Tea conquers the world
English and Dutch settlers brought tea to the New World, where it was to play an important role in the history of the United States. The commodity was subject to a very high duty and, in 1773, the inhabitants of Boston decided to boycott its import. On the 16th December they threw the cargo of a vessel anchored in the harbour into the sea: it was this "Boston tea party" that provoked reprisals by the British authorities against the inhabitants of Massachusetts which, in turn, paved the way for the events that led to the War of Independence.
Tea was also the cause of more peaceful confrontations: like those of the " tea clippers ", light sailing ships used to transport tea.

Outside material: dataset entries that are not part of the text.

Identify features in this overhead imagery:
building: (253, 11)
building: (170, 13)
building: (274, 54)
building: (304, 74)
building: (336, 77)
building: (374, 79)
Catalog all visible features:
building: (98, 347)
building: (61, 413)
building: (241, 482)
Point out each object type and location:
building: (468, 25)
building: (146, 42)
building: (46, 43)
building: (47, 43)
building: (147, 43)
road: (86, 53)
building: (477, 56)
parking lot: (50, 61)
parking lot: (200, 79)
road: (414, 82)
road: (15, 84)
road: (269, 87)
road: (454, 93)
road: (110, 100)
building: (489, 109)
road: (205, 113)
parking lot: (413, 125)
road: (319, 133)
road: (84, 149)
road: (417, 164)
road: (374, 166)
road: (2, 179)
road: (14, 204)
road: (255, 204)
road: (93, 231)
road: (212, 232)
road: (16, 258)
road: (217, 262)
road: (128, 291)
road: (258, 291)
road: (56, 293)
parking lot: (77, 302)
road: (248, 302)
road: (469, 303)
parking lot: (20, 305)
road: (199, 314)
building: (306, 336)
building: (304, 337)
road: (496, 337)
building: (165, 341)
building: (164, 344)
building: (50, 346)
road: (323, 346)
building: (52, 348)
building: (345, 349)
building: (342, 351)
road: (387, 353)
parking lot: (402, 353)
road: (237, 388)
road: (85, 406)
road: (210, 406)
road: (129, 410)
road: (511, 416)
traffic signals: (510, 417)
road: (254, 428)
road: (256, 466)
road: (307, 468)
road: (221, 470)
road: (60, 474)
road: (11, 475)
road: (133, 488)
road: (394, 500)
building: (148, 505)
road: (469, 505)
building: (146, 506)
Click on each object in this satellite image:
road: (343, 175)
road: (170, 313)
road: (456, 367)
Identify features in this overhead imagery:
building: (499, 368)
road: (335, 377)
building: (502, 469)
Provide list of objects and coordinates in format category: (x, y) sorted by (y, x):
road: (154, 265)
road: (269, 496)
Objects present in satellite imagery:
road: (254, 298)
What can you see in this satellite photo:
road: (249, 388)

In the 19th century the huge demand intensified rivalry between ship-owners: great races took place along the main maritime routes of the East.
The Chinese were the sole producers at the time and imposed their rules: prohibitive prices, limited access to the port of Canton and a refusal to exchange tea for English textiles. To counter this commercial pressure the English decided to illegally introduce opium into China to create dependence - and therefore give them some bargaining power - on the part of their business partner. This was the start of the Opium Wars that would end with Britain annexing Hong Kong in 1842.
By the 19th century China could no longer cope with the ever-increasing western demand and in 1830 the English started to develop tea cultivation in other countries. Tea plantations were started in India in 1834 and in Ceylon in 1857. The Ceylonese plantations at first were purely experimental but, in 1869, after the total destruction of coffee plantations by a parasite, tea became the island's main source of income.
Tea was also planted in other Asian countries that have become important producers; also in ex-British colonies in Africa and, more recently, in Reunion Island and in Argentina.Today, tea is the most drunk beverage in the world after water, we drink about 15,000 cups every second.